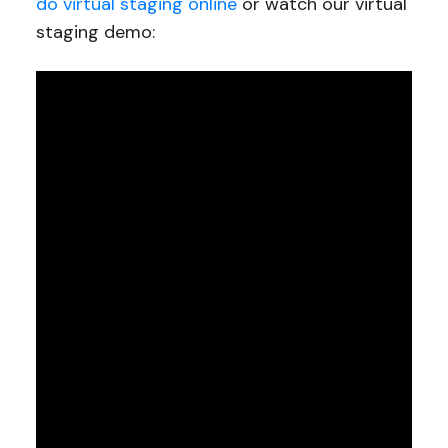
do virtual staging online
or watch our virtual
staging demo:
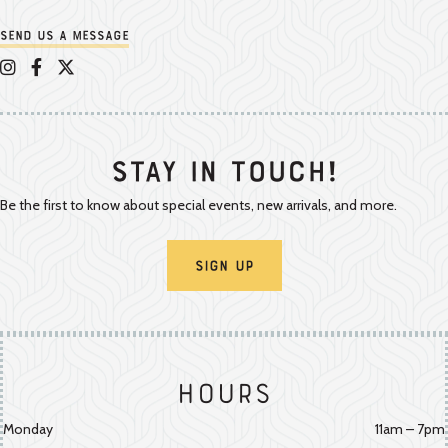
Send us a message
Appalachian Vintner on Instagram
Appalachian Vintner on Facebook
Appalachian Vintner on Twitter/X
Stay In Touch!
Be the first to know about special events, new arrivals, and more.
Sign Up
Hours
Monday
11am – 7pm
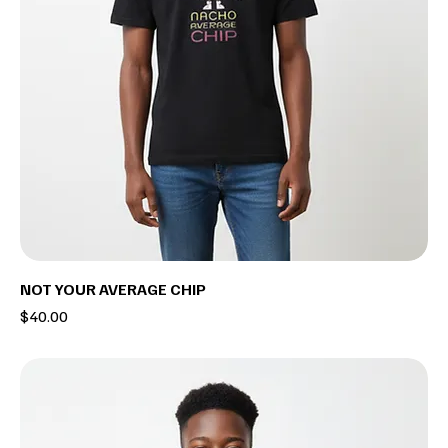
NOT YOUR AVERAGE CHIP
Price
$40.00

- [REQUIRED WORK]:
Lines above with the string "virtual" need to be found and copied.

- [SOLUTION TO THE PROBLEM]:
do virtual staging online
or watch our virtual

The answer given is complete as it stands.